I thought I would share my thoughts, some of which I shared at the roundtable, on this (hugely complicated) subject via a blog article.
Ultimately, I see these wicked problems arising from a tension between two broad points: the world looks more like a closed system that is now hitting capacity constraints; and we are employing a ‘simple systems’ mind-set to what are complex system problems.
The World as a Single, Closed System
The first point is that the world is now behaving more like a single, closed system than at any point in human history. It isn’t actually a closed system because it is open to the sun’s energy but, if I were to put it bluntly, there is no longer any ‘outside’ from which we can import solutions and export problems. At the same time, feedback effects have become more pronounced, and the earth’s capacity constraints have begun to be tested by the simultaneous growth of the human population and its average per capita consumption.
These features appear to have arisen from the stunning advances in transportation technology over the past hundred years or so and, more recently, by the advancement of information and communication technology. All of this has cultivated a much more integrated, interacting world.
Prior to this, for several hundred years, the world was organised, both in a real and a legal sense, in to nation states, which operated – broadly speaking – like small open systems. In such a world, you can generally ignore the impact you have on the wider host system. You can also export some types of problem (sending convicts to other shores, for example) and import solutions to other types of problem (invading resource-rich countries, importing slaves etc.).
And, generally speaking, the more powerful countries were more able to seek solutions from their outside than the less powerful, and they could do this without any expectation of a significant detrimental response / feedback. Hence, empires were built.

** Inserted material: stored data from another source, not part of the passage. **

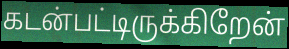
கடன்பட்டிருக்கிறேன்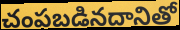
చంపబడినదానితో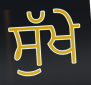
ਸੁੱਖੇ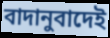
বাদানুবাদেইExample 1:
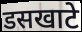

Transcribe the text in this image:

डसखाटे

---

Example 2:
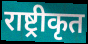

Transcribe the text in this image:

राष्ट्रीकृत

We have moved away from this world for the reasons cited above: transportation technology, ICT, and increases in population and per capita consumption. Of course, the resulting wicked problems are not only important at the global level for national politicians and diplomats: they are also challenging the senior executives of organisations of varying sizes and types. The environment for many directors has changed, and continues to change, rapidly.

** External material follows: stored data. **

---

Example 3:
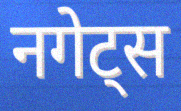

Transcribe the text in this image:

नगेट्स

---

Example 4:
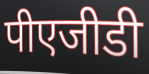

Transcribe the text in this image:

पीएजीडी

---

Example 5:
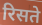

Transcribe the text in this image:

रिसते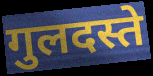
गुलदस्तेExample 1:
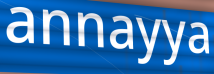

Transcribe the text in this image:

annayya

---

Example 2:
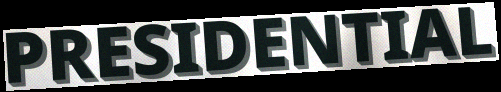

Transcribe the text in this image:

PRESIDENTIAL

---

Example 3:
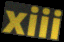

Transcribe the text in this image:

xiii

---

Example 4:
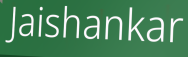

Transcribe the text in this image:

Jaishankar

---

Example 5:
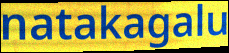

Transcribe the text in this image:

natakagalu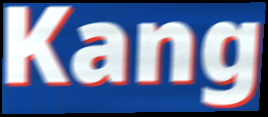
KangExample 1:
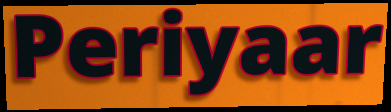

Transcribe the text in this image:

Periyaar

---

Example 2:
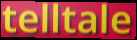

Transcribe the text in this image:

telltale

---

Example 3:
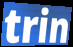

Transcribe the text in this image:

trin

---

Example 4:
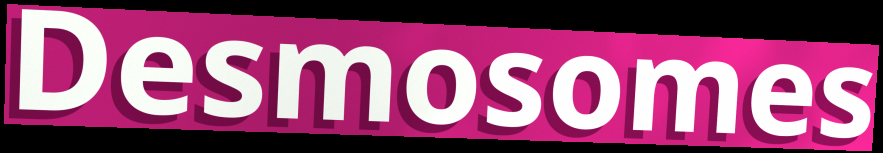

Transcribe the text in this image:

Desmosomes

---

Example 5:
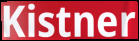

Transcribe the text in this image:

Kistner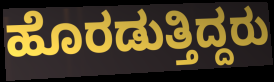
ಹೊರಡುತ್ತಿದ್ದರು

The ‘Simple Systems’ Mind-Set
The second point is that the dominant way of thinking in the world is reductionist, linear and static. Reductionism is the idea that we can break a whole system in to parts to understand it; linearity is the notion that cause is proportional to effect (i.e. small causes create small effects and vice versa); and by static I mean that dynamical effects are either ignored or under-emphasised.
In my opinion, this ‘simple systems’ thinking is demonstrated most clearly in orthodox Western economics. But economics is not merely an exemplar here, it is also important because it has widespread effects on corporations and governments all over the world. It frames decision making concerned with trillions of dollars of resources.
Now, an important point to note here is that the simple systems mind-set is a reasonable approximation for decision-making in the old world of multiple small open systems. Indeed, the relationship between the two is brought in to focus if we make the inverse point: we can imagine this simpler mind-set emerging in this old world as a reasonable approximation of how it works. Our pattern-recognition capabilities are, after all, concerned with reasonably approximate hypotheses.Synthesis
In my opinion, and this is the core point of this article, the global wicked problems listed above have arisen because we are living in a world for which the simple systems mind-set is no longer a sufficient approximation. Among other things, the world in which we now live has no outsides, it is prone to cascading effects (like global financial crises) and acute feedback effects.